Beyond the usual suspects, there are hundreds of red grape varieties grown throughout the world. Some are indigenous specialties capable of producing excellent single varietal wines, while others are better suited for use as blending grapes. Each has its own distinct viticultural characteristics, as well as aroma and flavor profiles, offering much to be discovered by the curious wine lover. In particular, Portugal and Italy are known for having a multitude of unique varieties but they can really be found in any region.
Tiny and entirely composed of craggy, jagged and deeply terraced vineyards, Priorat is a Catalan wine-producing region that was virtually abandoned until the early 1990s. This Spanish wine's renaissance came with the arrival of one man, René Barbier, who recognized the region’s forgotten potential. He banded with five friends to create five “Clos” in the village of Gratallops. Their aim was to revive some of Priorat’s ancient Carignan vines, as well as plant new—mainly French—varieties. These winemakers were technically skilled, well-trained and locally inspired; not surprisingly their results were a far cry from the few rustic and overly fermented wines already produced.
This movement escalated Priorat’s popularity for a few reasons. Its new wines were modern and made with well-recognized varieties, namely old Carignan and Grenache blended with Syrah, Cabernet Sauvignon and Merlot. When the demand arrived, scarcity commanded higher prices and as the region discovered its new acclaim, investors came running from near and far.
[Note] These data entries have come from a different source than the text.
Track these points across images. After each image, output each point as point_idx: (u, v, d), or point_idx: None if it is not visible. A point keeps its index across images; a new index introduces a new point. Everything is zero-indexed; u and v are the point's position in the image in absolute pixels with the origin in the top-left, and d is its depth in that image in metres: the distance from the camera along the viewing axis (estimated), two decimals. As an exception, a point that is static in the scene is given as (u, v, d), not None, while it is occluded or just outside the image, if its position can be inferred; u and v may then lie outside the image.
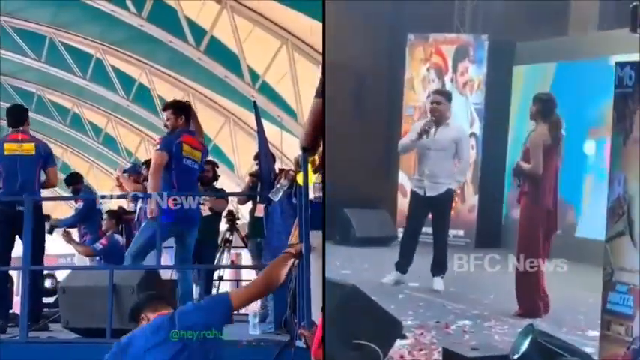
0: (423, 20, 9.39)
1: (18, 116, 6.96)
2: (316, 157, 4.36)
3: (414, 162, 7.50)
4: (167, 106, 7.08)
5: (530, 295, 6.01)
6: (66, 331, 6.21)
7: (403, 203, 8.81)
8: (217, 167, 8.79)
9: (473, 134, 9.26)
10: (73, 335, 6.18)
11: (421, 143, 6.82)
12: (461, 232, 8.96)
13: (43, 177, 6.85)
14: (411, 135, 6.98)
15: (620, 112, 4.36)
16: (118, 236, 8.76)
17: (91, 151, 22.99)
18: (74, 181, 9.48)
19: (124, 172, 8.59)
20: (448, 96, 7.05)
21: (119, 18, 15.02)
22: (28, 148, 6.78)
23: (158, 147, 6.67)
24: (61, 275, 7.61)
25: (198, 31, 14.69)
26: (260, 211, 7.72)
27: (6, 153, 6.71)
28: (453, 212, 9.11)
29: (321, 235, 5.02)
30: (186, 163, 6.61)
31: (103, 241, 8.65)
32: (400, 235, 8.51)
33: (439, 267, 6.75)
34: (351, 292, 4.78)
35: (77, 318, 6.09)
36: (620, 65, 4.43)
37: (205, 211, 7.79)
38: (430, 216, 6.99)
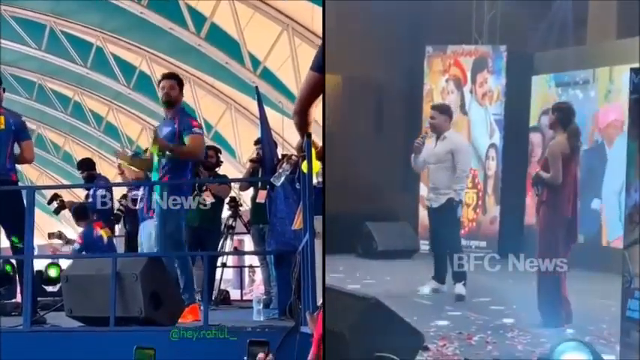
0: (440, 32, 9.42)
1: None
2: (319, 144, 4.41)
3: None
4: (170, 75, 7.14)
5: (552, 305, 5.99)
6: (70, 319, 6.23)
7: (424, 215, 8.82)
8: (220, 153, 8.82)
9: (493, 145, 9.26)
10: (76, 324, 6.21)
11: (425, 159, 7.07)
12: (483, 244, 8.96)
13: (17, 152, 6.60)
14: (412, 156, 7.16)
15: (635, 118, 4.37)
16: (94, 229, 8.67)
17: (92, 140, 23.08)
18: (86, 166, 9.34)
19: None
20: (444, 109, 7.24)
21: (119, 5, 15.09)
22: None
23: (198, 129, 6.80)
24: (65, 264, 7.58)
25: (198, 18, 14.88)
26: (261, 197, 7.73)
27: None
28: (474, 224, 9.21)
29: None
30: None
31: (78, 240, 8.60)
32: (422, 247, 8.58)
33: (457, 275, 6.85)
34: (373, 305, 4.81)
35: (80, 306, 6.10)
36: (635, 72, 4.45)
37: (209, 198, 7.78)
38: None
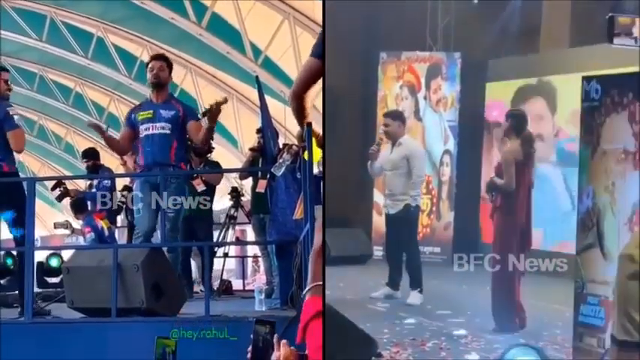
0: (394, 38, 9.44)
1: None
2: (320, 132, 4.38)
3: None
4: (159, 56, 7.10)
5: (506, 311, 6.01)
6: (71, 311, 6.18)
7: (378, 221, 8.81)
8: (212, 139, 8.37)
9: (447, 151, 9.30)
10: (78, 315, 6.16)
11: (380, 165, 7.06)
12: (437, 249, 8.97)
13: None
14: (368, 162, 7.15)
15: (587, 125, 4.39)
16: (93, 220, 8.63)
17: (94, 131, 22.92)
18: (91, 156, 9.17)
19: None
20: (396, 115, 7.26)
21: None
22: None
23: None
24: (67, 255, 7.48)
25: (199, 7, 14.68)
26: (261, 186, 7.67)
27: None
28: (429, 229, 9.23)
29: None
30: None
31: (86, 230, 8.55)
32: (376, 253, 8.56)
33: (413, 281, 6.84)
34: (325, 311, 4.76)
35: (82, 298, 6.06)
36: (587, 80, 4.48)
37: (200, 186, 7.71)
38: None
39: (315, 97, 3.62)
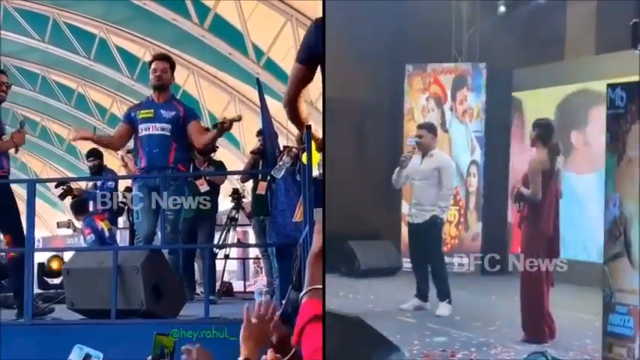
0: (420, 51, 9.46)
1: None
2: (319, 135, 4.41)
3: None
4: (162, 57, 6.99)
5: (536, 321, 5.97)
6: (71, 312, 6.18)
7: (407, 233, 8.81)
8: (214, 149, 8.51)
9: (474, 161, 9.29)
10: (77, 317, 6.16)
11: (408, 175, 7.06)
12: (465, 260, 8.95)
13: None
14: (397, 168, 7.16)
15: (613, 133, 4.39)
16: (94, 222, 8.65)
17: (96, 131, 23.08)
18: (96, 155, 9.16)
19: (129, 152, 8.32)
20: (430, 128, 7.26)
21: None
22: None
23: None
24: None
25: (201, 9, 14.73)
26: (262, 188, 7.69)
27: None
28: (457, 240, 9.22)
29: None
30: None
31: (87, 231, 8.54)
32: (405, 264, 8.57)
33: (441, 292, 6.83)
34: (355, 323, 4.78)
35: (82, 299, 6.06)
36: (612, 87, 4.48)
37: (204, 186, 7.69)
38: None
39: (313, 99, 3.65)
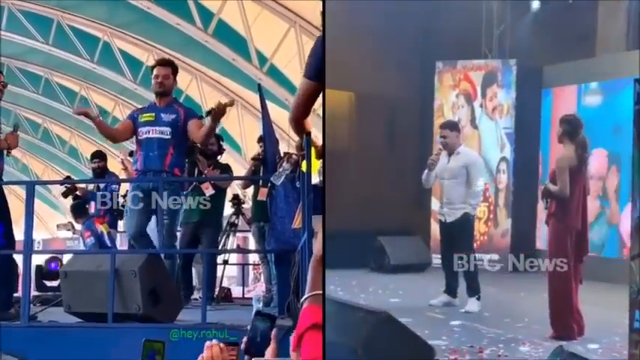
0: (450, 47, 9.50)
1: None
2: (319, 142, 4.45)
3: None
4: (164, 62, 7.10)
5: (564, 318, 5.98)
6: (68, 315, 6.22)
7: (437, 229, 8.86)
8: (222, 140, 8.71)
9: (503, 158, 9.31)
10: (74, 320, 6.19)
11: (437, 174, 7.12)
12: (495, 257, 8.98)
13: None
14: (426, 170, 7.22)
15: (640, 129, 4.39)
16: (93, 225, 8.74)
17: (98, 135, 23.17)
18: (100, 157, 9.32)
19: (130, 154, 8.40)
20: (453, 126, 7.33)
21: (126, 0, 15.04)
22: None
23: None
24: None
25: (206, 14, 14.80)
26: (262, 194, 7.70)
27: None
28: (486, 237, 9.25)
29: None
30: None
31: (86, 234, 8.62)
32: (434, 260, 8.63)
33: (470, 289, 6.88)
34: (384, 319, 4.85)
35: (79, 302, 6.09)
36: (639, 82, 4.47)
37: (209, 190, 7.73)
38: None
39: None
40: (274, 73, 14.89)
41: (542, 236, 8.95)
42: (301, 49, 13.87)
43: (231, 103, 6.82)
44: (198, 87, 17.46)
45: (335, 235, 9.04)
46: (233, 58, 15.22)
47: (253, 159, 8.72)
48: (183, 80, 16.08)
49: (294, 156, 6.73)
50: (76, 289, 6.11)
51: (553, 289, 6.00)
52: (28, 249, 6.30)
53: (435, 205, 9.27)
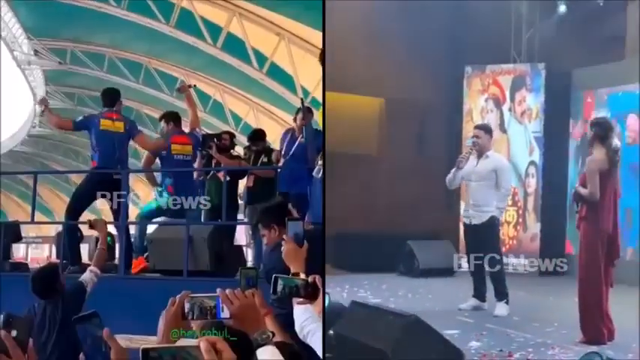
0: (479, 52, 9.53)
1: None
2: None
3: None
4: (159, 118, 8.80)
5: (594, 322, 5.96)
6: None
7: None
8: (234, 137, 9.53)
9: (532, 162, 9.32)
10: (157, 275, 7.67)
11: (463, 176, 7.15)
12: (524, 261, 8.99)
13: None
14: (453, 169, 7.23)
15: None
16: None
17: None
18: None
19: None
20: (487, 129, 7.34)
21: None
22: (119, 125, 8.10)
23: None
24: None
25: (260, 57, 17.47)
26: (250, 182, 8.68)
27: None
28: (515, 241, 9.26)
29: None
30: (177, 158, 8.26)
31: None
32: (463, 264, 8.65)
33: (499, 293, 6.89)
34: (413, 322, 4.90)
35: (161, 262, 7.62)
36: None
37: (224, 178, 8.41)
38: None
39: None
40: (315, 104, 16.12)
41: (571, 240, 8.97)
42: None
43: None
44: (254, 116, 20.46)
45: (365, 240, 9.18)
46: (282, 92, 17.77)
47: (247, 148, 9.15)
48: (242, 110, 20.93)
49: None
50: (159, 252, 7.65)
51: (584, 293, 5.97)
52: (124, 222, 7.89)
53: (463, 208, 9.32)
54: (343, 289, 7.75)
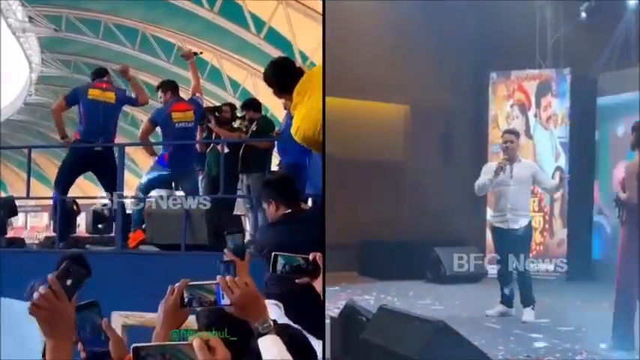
0: (504, 58, 9.52)
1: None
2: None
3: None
4: (156, 87, 8.81)
5: (626, 329, 5.92)
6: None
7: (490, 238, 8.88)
8: (236, 109, 9.69)
9: (559, 168, 9.28)
10: (155, 249, 7.79)
11: (498, 181, 7.18)
12: (551, 267, 8.96)
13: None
14: (486, 175, 7.21)
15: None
16: None
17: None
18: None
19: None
20: (517, 134, 7.46)
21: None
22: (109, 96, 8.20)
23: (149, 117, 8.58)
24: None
25: (258, 21, 17.41)
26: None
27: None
28: (542, 247, 9.23)
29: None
30: (179, 126, 8.21)
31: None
32: (489, 270, 8.64)
33: (526, 298, 6.88)
34: (440, 328, 4.92)
35: (159, 236, 7.76)
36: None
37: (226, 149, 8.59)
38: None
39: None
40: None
41: (599, 245, 8.94)
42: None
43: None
44: (252, 82, 20.05)
45: (392, 247, 9.20)
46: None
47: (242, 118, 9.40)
48: (240, 76, 20.42)
49: None
50: (156, 226, 7.77)
51: (620, 298, 5.92)
52: (120, 198, 8.01)
53: (490, 214, 9.30)
54: (371, 296, 7.79)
Within ten years, the area under vine practically doubled.
Priorat’s steep slopes of licorella (brown and black slate) and quartzite soils, protection from the cold winds of the Siera de Monstant and a lack of water, leading to incredibly low vine yields, all work together to make the region’s wines unique. While similar blends could and are produced elsewhere, the mineral essence and unprecedented concentration of a Priorat wine is unmistakable.